After various tests and experiments, it turns out that it is usually a good idea to use `kde` to calculate KDE's. By the  construction of polars, the single groups handled in parallel.

The following non representative benchmark compares the performance of different KDE implementations using various DataFrame sizes. We also compare against the `scipy` implementation, wich is not parallelized and applied using `map_elements` in polars.

![Benchmark Results](benchmark.png)

The benchmark evaluates the total time taken for KDE computations across different numbers of rows and groups. If we have say 1000 rows and 10 groups, we calculate the KDE for each of the groups and get 10 KDE's evaluated at a fixed set of evaluation points. Note that `kde_dynamic_evals` also allows for a variable number of evaluation points per group.

If you want to run the benchmark yourself, you can use the following command:

```bash
make bench
```

NOTE: The `benchmark.py` file is actually a [marimo](https://marimo.app) notebook. Since it was created in sandbox mode the dependencies are part of the header information and we do not need to include any additional dependencies in the `pyproject.toml` file. Great.

## License

This project is licensed under the MIT License. See the [LICENSE](LICENSE) file for details.

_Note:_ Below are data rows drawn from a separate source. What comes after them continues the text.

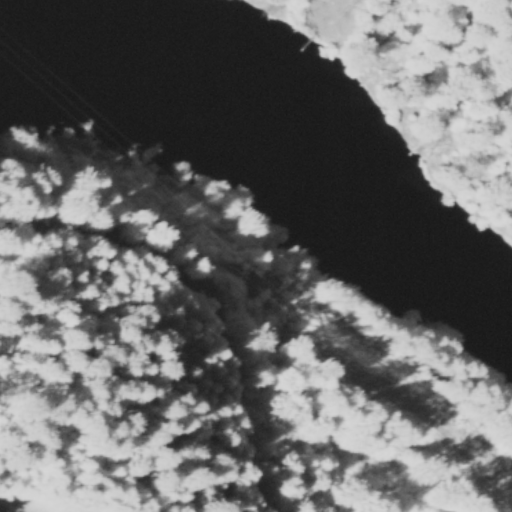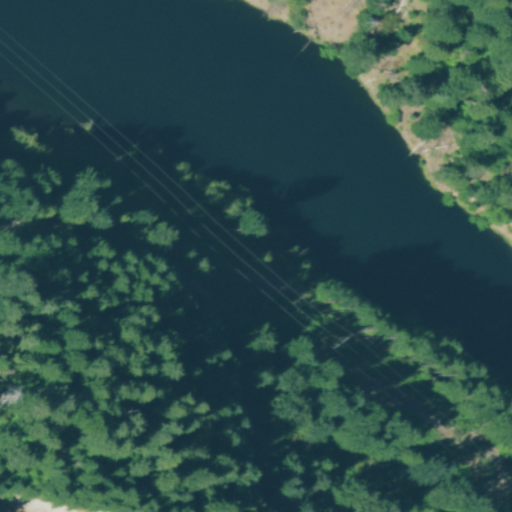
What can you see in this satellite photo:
road: (491, 19)
river: (280, 151)
road: (200, 298)
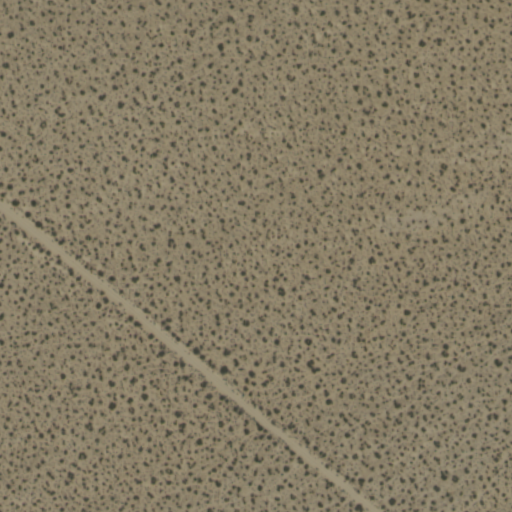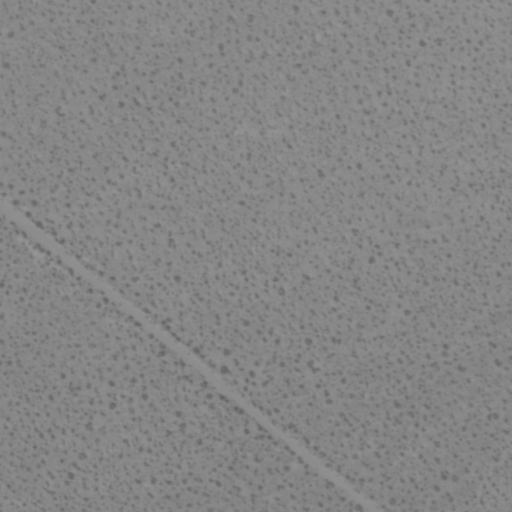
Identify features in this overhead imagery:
road: (190, 357)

Polars KDE provides Kernel Density Estimation (KDE) functionalities powered by the [Polars](https://www.pola.rs/) DataFrame library.


## Limitations and further improvements

- The current implementation only supports float32 dtypes and uses the Gaussian kernel with Silverman bandwith estimation. Should be extended to support various kernels, bandwiths and dtypes.
- The current implementation only supports 1D KDE's. Should be extended to support 2D KDE's.
- The underlying rust implementation is not yet optimized for performance, especially for large datasets.